Shotgun formation

From Academic Kids

The Shotgun formation is an alignment used by the offensive team in American and Canadian football. This formation is used by many teams in obvious passing situations, although other teams do use this as their base formation. In the shotgun, instead of the quarterback receiving the snap from center at the line of scrimmage, he stands at least 5 yards back. Sometimes the quarterback will have a back on one or both sides before the snap, while other times he will be the lone player in the backfield with everyone spread out as receivers. One of the advantages of the shotgun formation are that the passer has less time to set up in the pocket which gives him a second or two to locate open receivers. Another advantage is that standing further back from the line before the snap gives the quarterback a better "look" at the defensive alignment. The disadvantages are that the defense knows a pass is more than likely coming up(although some running plays can be run effectively from the shotgun) and there is a higher risk of a botched snap than in a simple center/quartback exchange.

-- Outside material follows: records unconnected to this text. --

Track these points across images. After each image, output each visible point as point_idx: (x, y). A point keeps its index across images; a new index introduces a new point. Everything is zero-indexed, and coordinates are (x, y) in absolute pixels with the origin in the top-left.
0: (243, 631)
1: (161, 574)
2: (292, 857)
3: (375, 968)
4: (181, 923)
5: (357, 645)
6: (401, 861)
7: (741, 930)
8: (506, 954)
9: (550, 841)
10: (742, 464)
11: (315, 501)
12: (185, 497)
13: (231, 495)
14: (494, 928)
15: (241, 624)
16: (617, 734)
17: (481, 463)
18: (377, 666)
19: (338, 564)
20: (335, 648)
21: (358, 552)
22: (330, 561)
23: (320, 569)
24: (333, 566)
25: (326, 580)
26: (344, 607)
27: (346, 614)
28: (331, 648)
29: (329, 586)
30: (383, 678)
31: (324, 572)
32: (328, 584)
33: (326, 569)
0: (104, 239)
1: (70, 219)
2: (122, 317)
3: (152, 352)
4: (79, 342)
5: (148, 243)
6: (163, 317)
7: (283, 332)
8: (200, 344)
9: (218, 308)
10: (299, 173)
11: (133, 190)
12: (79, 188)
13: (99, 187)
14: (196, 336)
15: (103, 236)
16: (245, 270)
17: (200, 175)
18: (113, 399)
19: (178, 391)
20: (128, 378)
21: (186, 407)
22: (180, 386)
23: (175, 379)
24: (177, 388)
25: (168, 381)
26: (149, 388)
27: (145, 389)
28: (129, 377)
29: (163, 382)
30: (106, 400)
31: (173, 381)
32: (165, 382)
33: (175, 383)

The formation got its name after it was used by a professional football club, the San Francisco 49ers, in 1960. Combining elements of the short punt and spread formations ("spread" in that it had receivers spread widely instead of close to or behind the interior line players), it was said to be like a "shotgun" in spraying receivers around the field like a scatter-shot gun. Formations similar or identical to the shotgun used decades previously would be called names such as "spread double wing". Short punt formations (so called because the distance between the snapper and the ostensible punter is shorter than in long punt formation) don't usually have as much emphasis on wide receivers.

At times the formation has been more common in Canadian football, which allows only three downs to move ten yards downfield instead of the American game's four. Canadian teams are therefore more likely to find themselves with long yardage to make on the penultimate down, and therefore more likely to line up in the shotgun to increase their opportunities for a large gain.